Just like male and female, people are not equal on the moral tastes scales either.  We are all different, and differences call for accommodation, as best we can ... and consideration as well.  We are not equal, men and women, and we are not equal from person to person.  Thinking other people will think and react like you is a mistake you make when you suck at the theory of mind, and then proceed to make them just like you.  Not everyone will like you, or how you think.  FILTER!!! In a successful society we all learn to filter.

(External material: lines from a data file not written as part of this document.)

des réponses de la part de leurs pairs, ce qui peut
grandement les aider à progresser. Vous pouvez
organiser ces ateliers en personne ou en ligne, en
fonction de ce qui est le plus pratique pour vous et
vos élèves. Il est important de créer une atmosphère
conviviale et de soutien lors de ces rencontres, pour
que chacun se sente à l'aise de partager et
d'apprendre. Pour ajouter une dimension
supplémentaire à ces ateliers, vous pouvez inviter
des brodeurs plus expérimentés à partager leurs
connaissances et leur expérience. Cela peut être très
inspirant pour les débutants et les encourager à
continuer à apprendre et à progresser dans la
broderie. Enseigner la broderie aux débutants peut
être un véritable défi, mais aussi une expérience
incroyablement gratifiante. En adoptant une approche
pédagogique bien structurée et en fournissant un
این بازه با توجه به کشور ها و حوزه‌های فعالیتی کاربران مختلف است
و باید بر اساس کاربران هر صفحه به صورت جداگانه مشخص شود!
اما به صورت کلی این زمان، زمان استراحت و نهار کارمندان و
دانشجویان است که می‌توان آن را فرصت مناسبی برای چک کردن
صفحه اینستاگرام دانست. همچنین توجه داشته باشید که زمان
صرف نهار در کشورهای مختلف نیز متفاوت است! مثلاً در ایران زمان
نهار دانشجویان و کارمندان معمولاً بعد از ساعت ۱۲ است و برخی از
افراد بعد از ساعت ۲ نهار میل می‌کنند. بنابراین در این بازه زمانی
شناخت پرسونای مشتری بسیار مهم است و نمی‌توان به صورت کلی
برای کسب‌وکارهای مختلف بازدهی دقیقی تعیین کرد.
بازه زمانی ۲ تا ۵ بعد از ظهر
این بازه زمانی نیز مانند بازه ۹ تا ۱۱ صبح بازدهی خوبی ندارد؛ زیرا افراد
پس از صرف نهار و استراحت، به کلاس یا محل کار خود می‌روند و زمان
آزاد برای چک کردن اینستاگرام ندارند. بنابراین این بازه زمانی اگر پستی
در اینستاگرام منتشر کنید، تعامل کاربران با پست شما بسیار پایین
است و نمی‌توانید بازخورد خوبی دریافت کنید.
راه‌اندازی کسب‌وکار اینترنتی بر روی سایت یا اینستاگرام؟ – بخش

That said, in the future I should try to discover beforehand how sensitive a person is to the sacred.  It's said to arise from, or be close to disgust. Maybe a good litmus test is to measure their food acceptance levels - I'll basically eat anything, even raw oysters on the half shell. So the diversity or sensitivity of their pallet, could be a sign on just who sensitive they are to disgust. Also, at the first recoil to an idea or a word, that could be a sign.  I'm sure there are all kind of signs, should I pay attention, to how much reverence for the sacred they have... It's just a matter of keeping my eyes and ears peeled.  I truly, like my daughter Rachel, do not want anyone to be offended by what they see or hear ... but ultimately, offense is a choice, or maybe a limited understanding.  Some people are just puritans; many children are.  As such, I should do my best to be pure around them, so as not to offend, keeping my adult mouth and my adult humor in places where it belongs.

Also, never post a picture of scantily clad sexy women being groped by an ape to an overweight, unattractive, feminist with a legitimate ax to grind from her years of feeling less than and oppressed.